Fuoco all’Amazzonia

Il polmone del mondo è in fiamme. La guerra di Bolsonaro alla foresta, ai suoi abitanti e alla scienza che la tutela, sbarca oggi anche al vertice G7 di Biarritz

di Lucia Frigo

La foresta amazzonica brucia, ormai incessantemente da più di due settimane. L’ Inpe, l’agenzia spaziale brasiliana, ha rilevato  oltre 9’500 incendi soltanto nell’ultima settimana, da sommarsi al numero record di questo mese: 75’335 fuochi, un picco mai registrato dall’agenzia che da vent’anni monitora la foresta dall’alto. La maggior parte dei territori in fiamme si trova in Brasile, ma il fuoco si estende anche oltre il confine boliviano e quello paraguayano. Il caso sbarca oggi a Biarritz dove si apre il G7 e dove il presidente francese Macron ha voluto porre la questione in cima all’agenda del vertice.

Si tratta di un’emergenza ambientale dalle proporzioni inaudite, per la quale la comunità brasiliana e internazionale ha subito puntato il dito verso il governo di Jair Bolsonaro. Bolsonaro (a si nistra nell’immagine) ricopre la carica di Presidente del Brasile soltanto dal 1 Gennaio 2019, ma la sua politica ha preso una direzione radicale nei confronti della foresta amazzonica già dall’inizio del suo mandato: alla conservazione della foresta pluviale più grande del pianeta (la cui ricca biodiveristà è unica al mondo) ha preferito l’industrializzazione, incoraggiando la deforestazione per fare spazio allo sviluppo economico della regione boschiva.

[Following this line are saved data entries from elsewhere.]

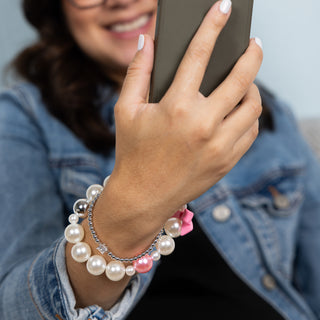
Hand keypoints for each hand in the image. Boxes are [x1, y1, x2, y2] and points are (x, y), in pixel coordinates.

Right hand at [98, 1, 262, 243]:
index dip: (212, 26)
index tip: (223, 7)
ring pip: (252, 106)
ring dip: (252, 87)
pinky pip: (250, 131)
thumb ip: (137, 72)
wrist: (143, 197)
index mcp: (175, 107)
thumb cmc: (132, 153)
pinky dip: (248, 116)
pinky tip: (238, 111)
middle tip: (253, 44)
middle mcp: (203, 124)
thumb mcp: (125, 110)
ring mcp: (219, 146)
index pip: (199, 54)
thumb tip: (150, 40)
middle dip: (251, 53)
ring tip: (244, 81)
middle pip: (241, 77)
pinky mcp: (227, 162)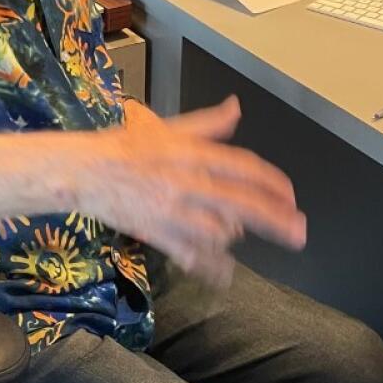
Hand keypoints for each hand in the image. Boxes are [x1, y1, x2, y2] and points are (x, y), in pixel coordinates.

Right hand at [83, 97, 305, 283]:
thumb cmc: (122, 147)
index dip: (273, 183)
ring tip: (240, 240)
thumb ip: (206, 123)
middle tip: (300, 232)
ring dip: (235, 236)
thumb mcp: (166, 127)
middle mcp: (188, 181)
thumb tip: (236, 108)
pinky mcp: (157, 233)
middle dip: (276, 219)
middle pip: (243, 202)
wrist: (83, 170)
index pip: (244, 168)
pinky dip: (211, 265)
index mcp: (192, 152)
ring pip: (220, 230)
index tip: (291, 196)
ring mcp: (173, 210)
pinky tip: (224, 273)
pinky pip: (192, 254)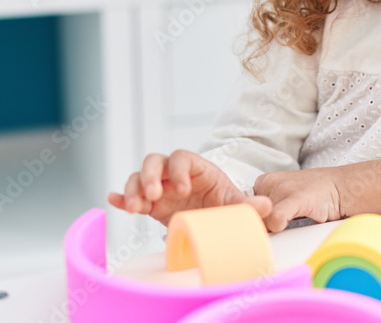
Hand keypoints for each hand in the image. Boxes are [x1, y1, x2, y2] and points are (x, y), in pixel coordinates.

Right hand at [107, 150, 272, 226]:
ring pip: (138, 176)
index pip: (182, 158)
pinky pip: (130, 195)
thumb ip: (249, 205)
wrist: (215, 221)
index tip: (183, 190)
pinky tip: (113, 201)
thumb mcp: (236, 205)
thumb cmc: (225, 206)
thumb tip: (267, 205)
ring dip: (133, 189)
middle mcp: (174, 173)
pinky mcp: (149, 204)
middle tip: (154, 195)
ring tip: (134, 207)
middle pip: (155, 161)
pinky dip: (120, 197)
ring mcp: (160, 187)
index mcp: (197, 168)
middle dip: (150, 176)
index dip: (179, 171)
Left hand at [253, 168, 343, 231]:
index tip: (268, 226)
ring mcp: (282, 188)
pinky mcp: (297, 197)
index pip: (247, 210)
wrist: (341, 187)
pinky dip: (279, 226)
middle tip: (283, 226)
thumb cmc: (313, 197)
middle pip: (255, 217)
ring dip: (277, 229)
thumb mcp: (284, 198)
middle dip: (266, 226)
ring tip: (293, 223)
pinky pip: (276, 217)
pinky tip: (290, 224)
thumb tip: (250, 233)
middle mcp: (269, 182)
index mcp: (264, 182)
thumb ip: (268, 211)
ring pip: (264, 220)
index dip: (257, 222)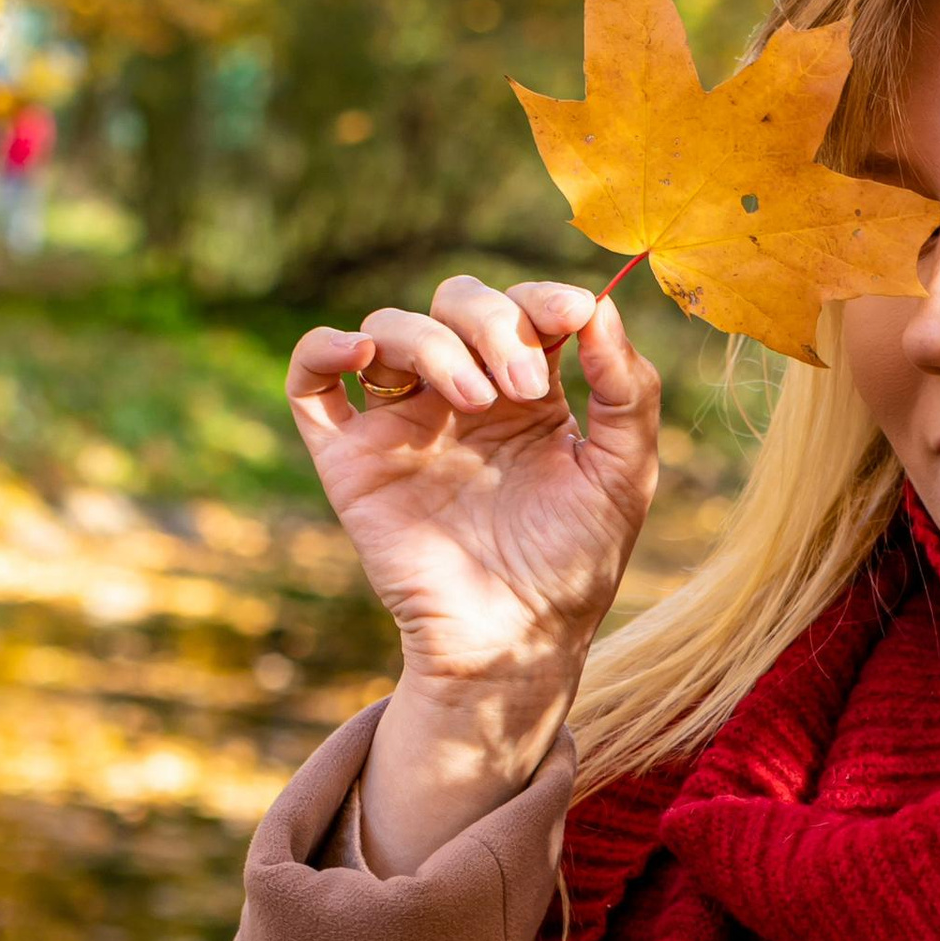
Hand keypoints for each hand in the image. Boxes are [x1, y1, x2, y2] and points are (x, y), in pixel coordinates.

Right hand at [283, 275, 658, 867]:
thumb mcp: (625, 473)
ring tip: (474, 402)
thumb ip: (629, 389)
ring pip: (390, 328)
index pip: (523, 308)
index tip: (572, 317)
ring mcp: (402, 422)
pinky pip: (310, 383)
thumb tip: (602, 304)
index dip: (543, 297)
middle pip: (455, 303)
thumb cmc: (574, 565)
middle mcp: (461, 395)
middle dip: (492, 326)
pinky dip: (323, 347)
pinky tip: (362, 354)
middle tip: (524, 389)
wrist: (515, 643)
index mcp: (528, 391)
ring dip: (434, 345)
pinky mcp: (350, 458)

È anche per questo che gli incendi sono aumentati dell’84% rispetto allo scorso anno: la maggior parte di essi sembra essere di origine dolosa. È la mano dell’uomo ad appiccarli, approfittando del cambiamento climatico che ha portato una siccità da record, così da fare spazio a nuove aziende agricole o a terreni destinati all’allevamento. I giornali brasiliani raccontano di villaggi di agricoltori nei quali si organizzano vere e proprie dias do fogo, giorni del fuoco nei quali approfittare dell’emergenza e della scarsa capacità di risposta delle autorità.

La deforestazione illegale non è una novità, ma negli ultimi mesi – da quando Bolsonaro ha tagliato i fondi per la difesa e la preservazione dell’Amazzonia – è aumentata a dismisura. A pagarne le spese sono le decine di popolazioni indigene che da sempre popolano la foresta: violenze e omicidi nei confronti delle tribù sono aumentati con la vittoria elettorale del leader di estrema destra. Da sempre il neo presidente sostiene che queste popolazioni occupino “troppo spazio” all’interno dei territori protetti, e che l’uso della loro terra dovrebbe essere “rivalutato”. Un genocidio lento, a colpi di sistema sanitario negato, privazioni di diritti, e terra strappata loro e bruciata.

Da tutte queste accuse, Bolsonaro si difende puntando il dito contro le ONG. L’accusa, in seguito ritirata per evidente mancanza di prove, era quella per cui le organizzazioni ambientaliste stessero appiccando il fuoco per vendicarsi del taglio dei fondi e per creare problemi al governo brasiliano. Una difesa traballante, che mal cela la difficoltà del governo di giustificare alla comunità internazionale il trattamento che sta riservando al “polmone del mondo”. Il governo di  Bolsonaro ha comunque  licenziato Ricardo Magnus Osorio Galvao, direttore dell’Inpe, proprio per la diffusione  dei dati sulla deforestazione nel Paese. Un problema non solo brasiliano.

I danni che si devono alla deforestazione, ovviamente, non sono infatti solo nei confronti dei popoli indigeni. L’Amazzonia, da sola, fornisce il 20%  dell’ossigeno prodotto da tutte le foreste del pianeta, e nonostante questo sta sparendo alla velocità di tre campi da calcio al minuto. Lo aveva  rivelato proprio il capo dell’agenzia spaziale brasiliana Ricardo Galvão, prima di essere licenziato con l’accusa di “falsificare i dati per screditare il Brasile”.